**TASK ITEM:** Filter these entries down to the lines that hold the word "Leçon", and show each of them.
EXERCISE MATERIALS START
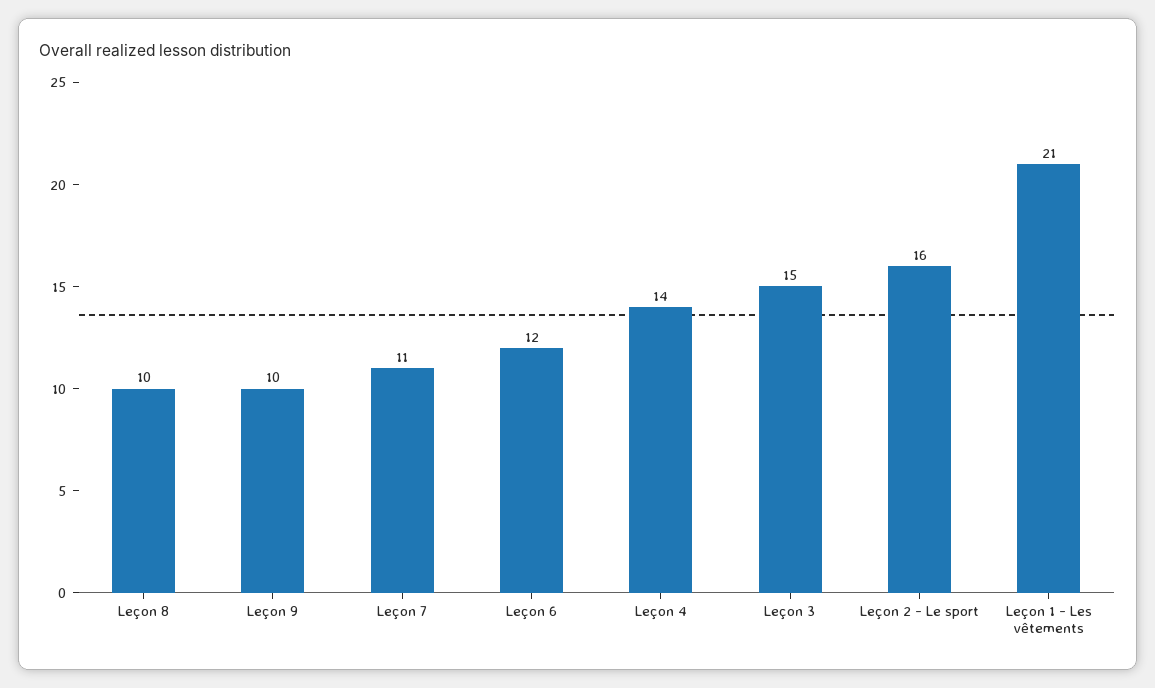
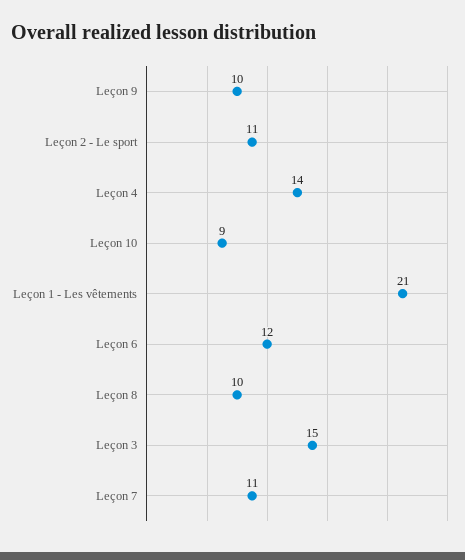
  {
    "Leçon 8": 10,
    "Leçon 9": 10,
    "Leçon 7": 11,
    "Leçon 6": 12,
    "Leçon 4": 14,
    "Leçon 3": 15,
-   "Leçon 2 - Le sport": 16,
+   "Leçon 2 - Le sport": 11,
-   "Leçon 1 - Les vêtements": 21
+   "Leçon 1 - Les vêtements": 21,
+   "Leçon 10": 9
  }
EXERCISE MATERIALS END
EXERCISE MATERIALS START
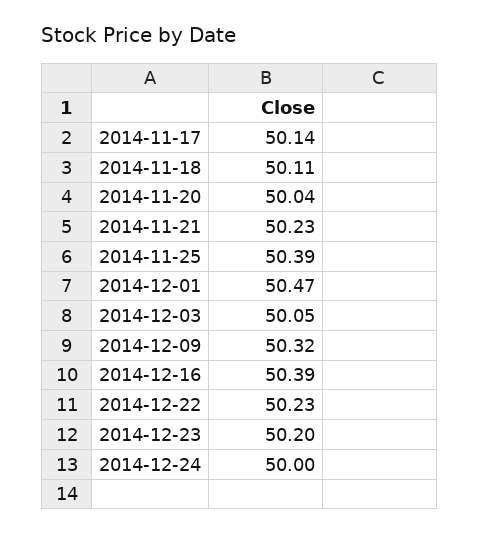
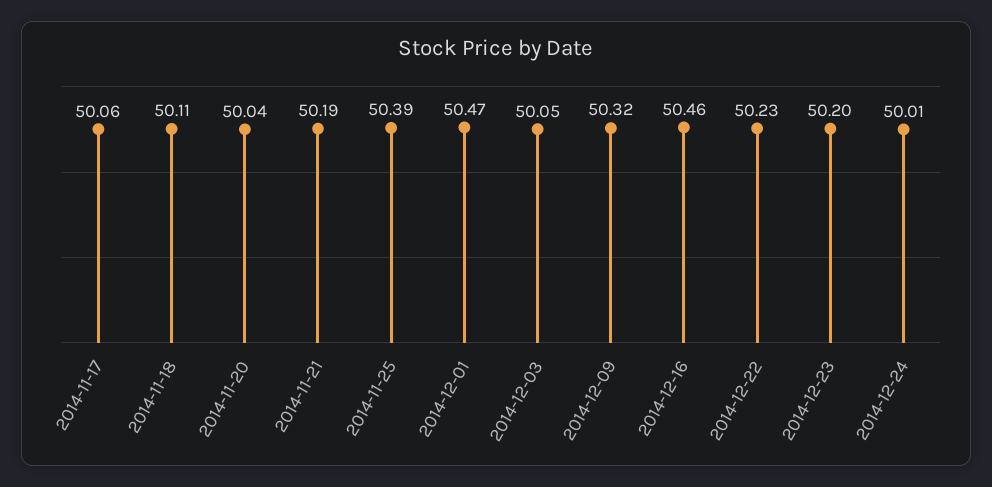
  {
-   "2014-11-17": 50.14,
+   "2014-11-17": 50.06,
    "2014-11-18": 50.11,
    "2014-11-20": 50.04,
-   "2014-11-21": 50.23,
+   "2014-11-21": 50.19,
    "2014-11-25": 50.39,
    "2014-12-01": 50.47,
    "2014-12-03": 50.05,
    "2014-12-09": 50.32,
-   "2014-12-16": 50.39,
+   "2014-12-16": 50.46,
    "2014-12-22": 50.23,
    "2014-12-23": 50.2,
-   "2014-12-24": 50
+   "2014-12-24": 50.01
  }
EXERCISE MATERIALS END
**RESULT FOR THIS TASK:**
    "Leçon 8": 10,
    "Leçon 9": 10,
    "Leçon 7": 11,
    "Leçon 6": 12,
    "Leçon 4": 14,
    "Leçon 3": 15,
-   "Leçon 2 - Le sport": 16,
+   "Leçon 2 - Le sport": 11,
-   "Leçon 1 - Les vêtements": 21
+   "Leçon 1 - Les vêtements": 21,
+   "Leçon 10": 9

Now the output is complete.